I have yet to experience the heady joy of truffles.  

A couple of years ago, I got a couple of whole black truffles in oil (from a very reputable company and sold by a very reputable outlet) which cost a fortune.    Sadly the taste was negligible.   They didn't taste bad - they literally didn't taste of anything at all.  Having read about the Chinese truffles, I wonder now if one or both companies were duped.    In which case, so was I.  

I'm still curious to taste a fresh one though.


----------



## taxlady (Aug 14, 2013)

JoieMichelle said:


> Tater Tots! It sounds low rent but Oh Boy is it good!

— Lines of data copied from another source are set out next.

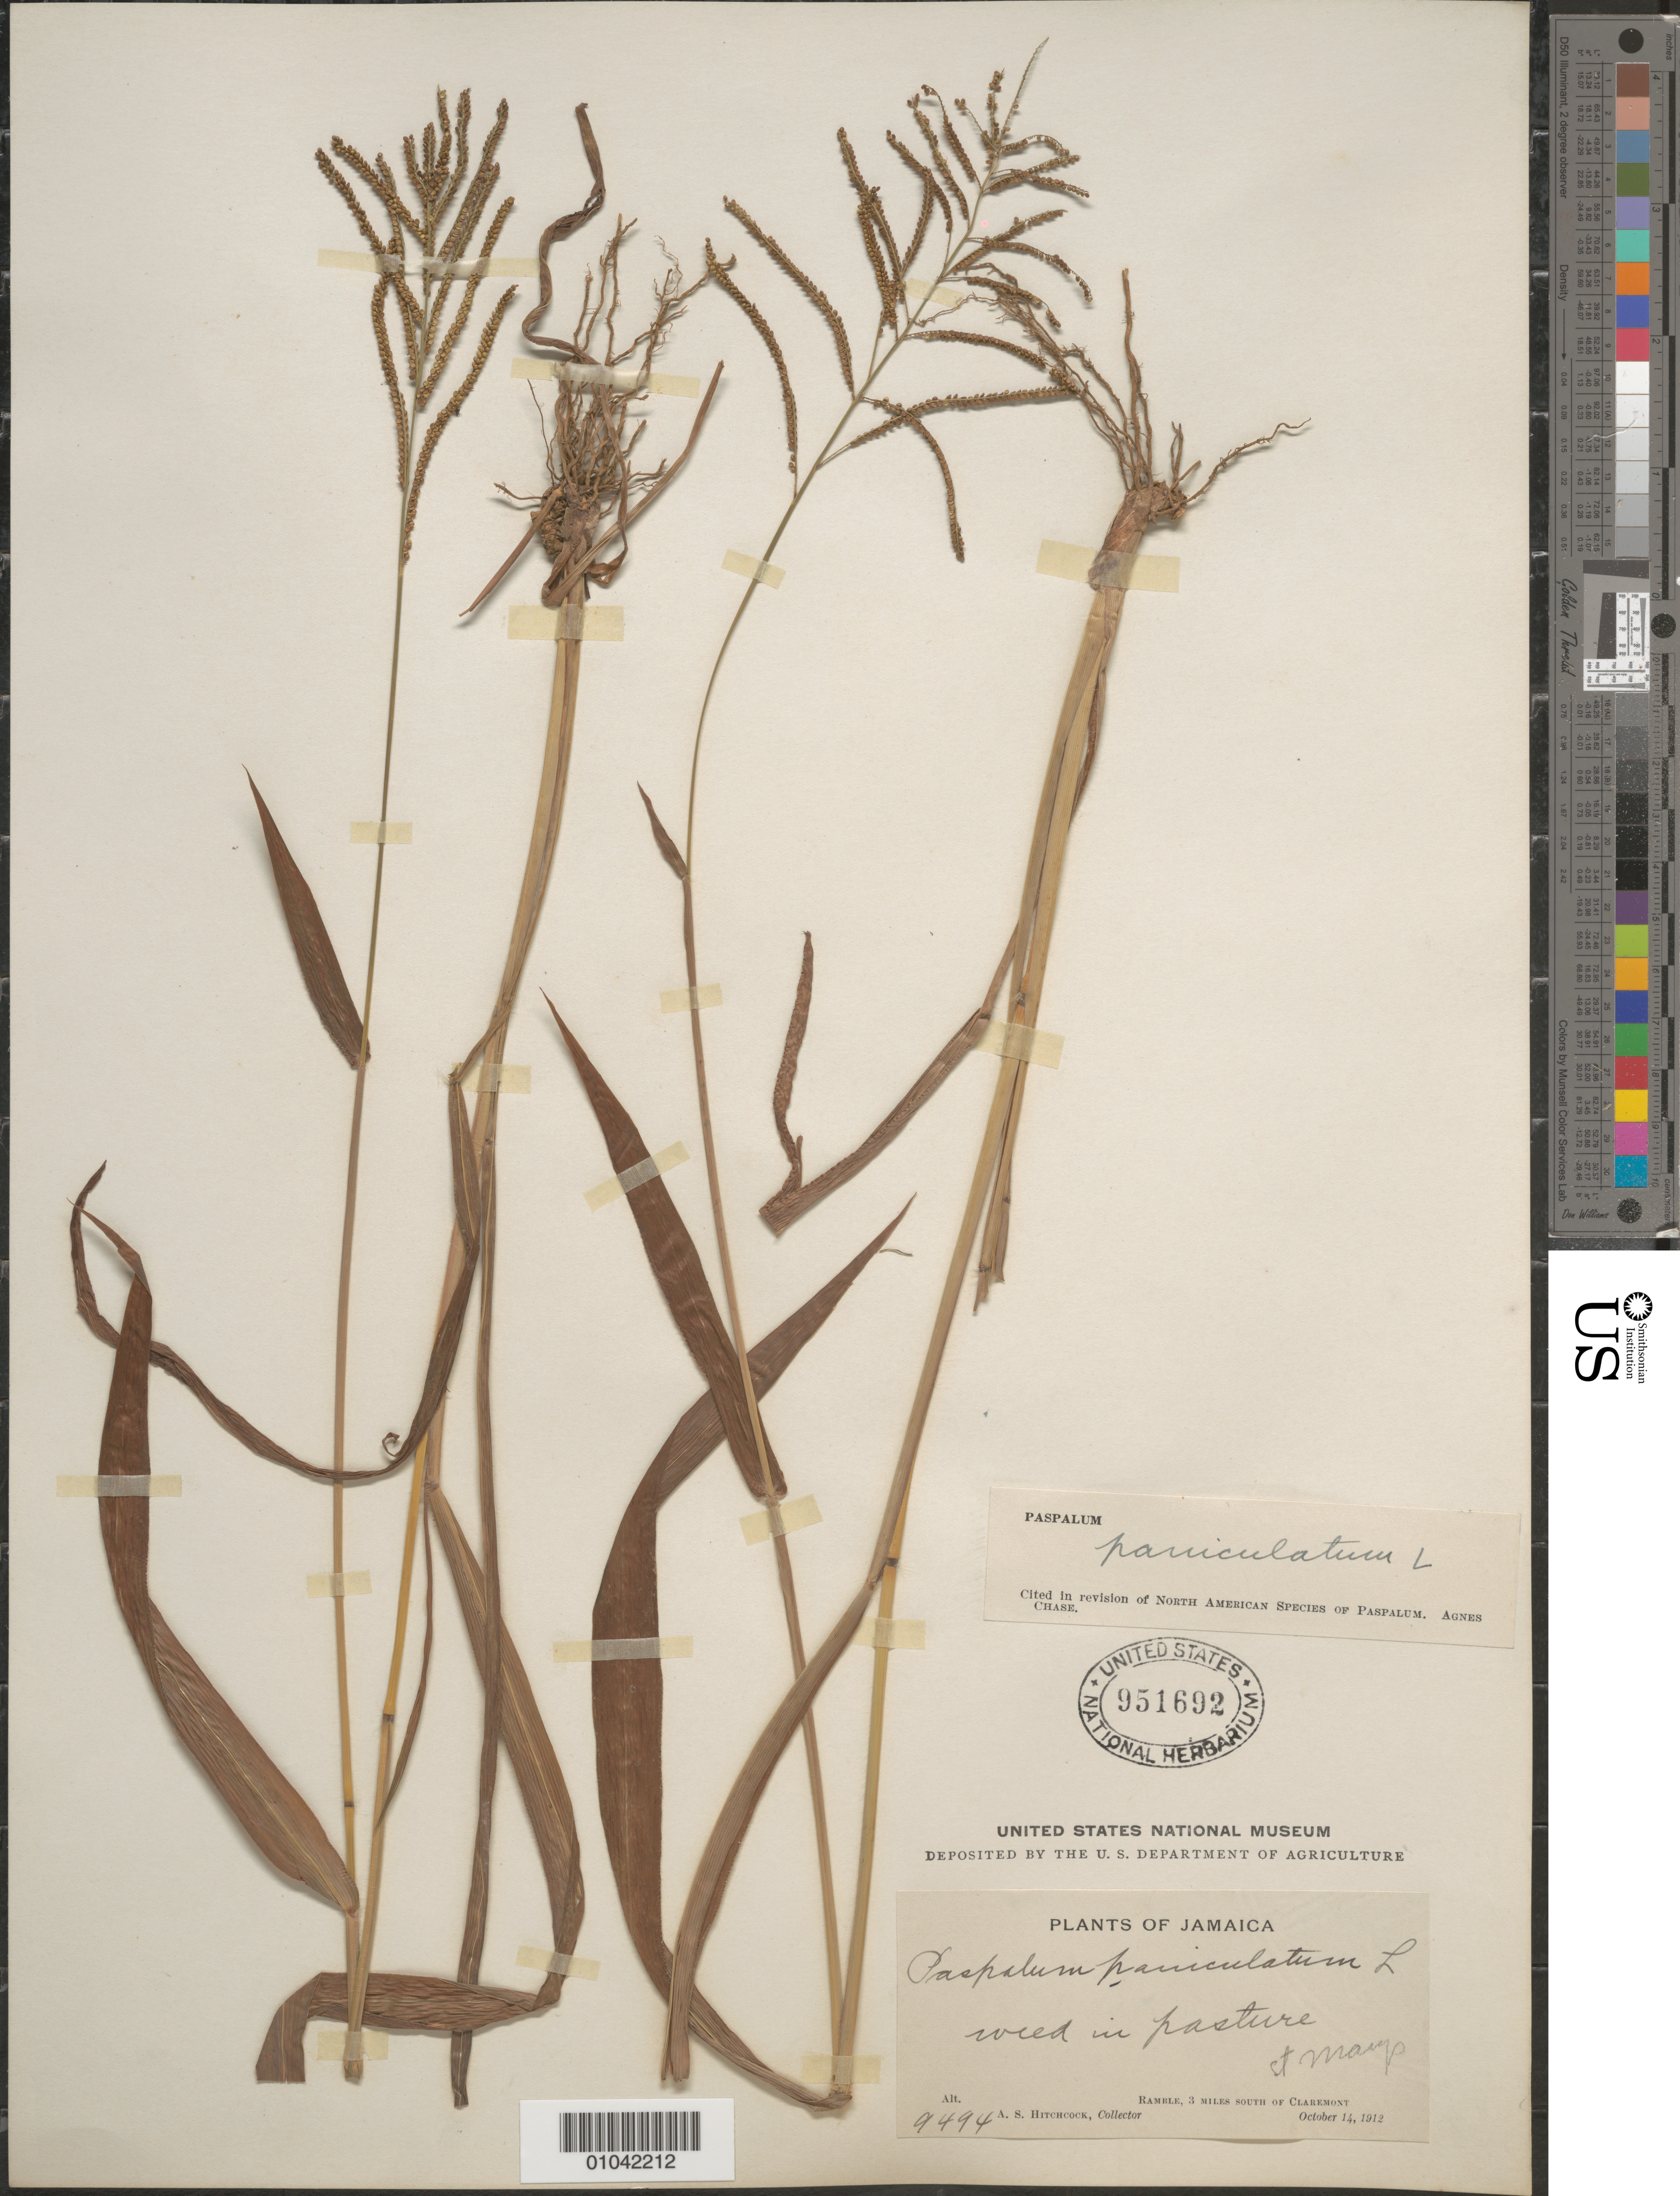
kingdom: Plantae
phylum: Tracheophyta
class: Liliopsida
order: Poales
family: Poaceae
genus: Paspalum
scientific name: Paspalum paniculatum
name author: L.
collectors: A. S. Hitchcock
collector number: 9494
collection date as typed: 14 Oct 1912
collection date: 1912-10-14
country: Jamaica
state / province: Saint Thomas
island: Jamaica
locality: Ramble, 3 miles S of Claremont, St. Marys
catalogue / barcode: US 951692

"Low rent", what a great expression! I love the idea of "low rent" with snooty truffle salt.


----------



## MysteryMunchies (Aug 15, 2013)

We had a family gathering tonight where I served my Truffled Cassoulet Pie. Soaked some dried white beans for 24 hours. Browned some beef cheeks, root vegetables and herbs and then slow-cooked the beef cheeks to make a beef stock. Then kept the beef cheeks separately and used the beef stock to cook the soaked white beans in the pressure cooker. Then stirred roasted garlic puree and truffle butter through the white bean stew. Then roasted some duck breasts and fried some herb and garlic sausages. Also grilled some mushrooms, sprinkled with herbs. Then chopped the beef cheeks, the duck breasts, the sausages and the mushrooms into bite-sized pieces and mixed everything together with the white bean stew in an oven-proof deep pie dish. Then sliced some fresh truffles and added them onto the top of the pie. Then made some truffled herb shortcrust pastry (by rubbing truffle butter and herbs with some flour) and placed a layer on top of the pie to bake until the crust is golden brown and crispy. Then broke the crust into pieces and and stirred the crusty pieces into the stew. Then placed a new layer of truffled herb shortcrust pastry on top of the pie and baked again until golden brown to serve.


----------



## Kylie1969 (Aug 16, 2013)

Sounds very nice MM


----------



## Greg Who Cooks (Aug 16, 2013)

I recently bought some truffle salt and haven't had the occasion to use it yet. Some time back I got some truffle oil and used it a few times in salad dressings. (You do not cook with truffle oil!)


----------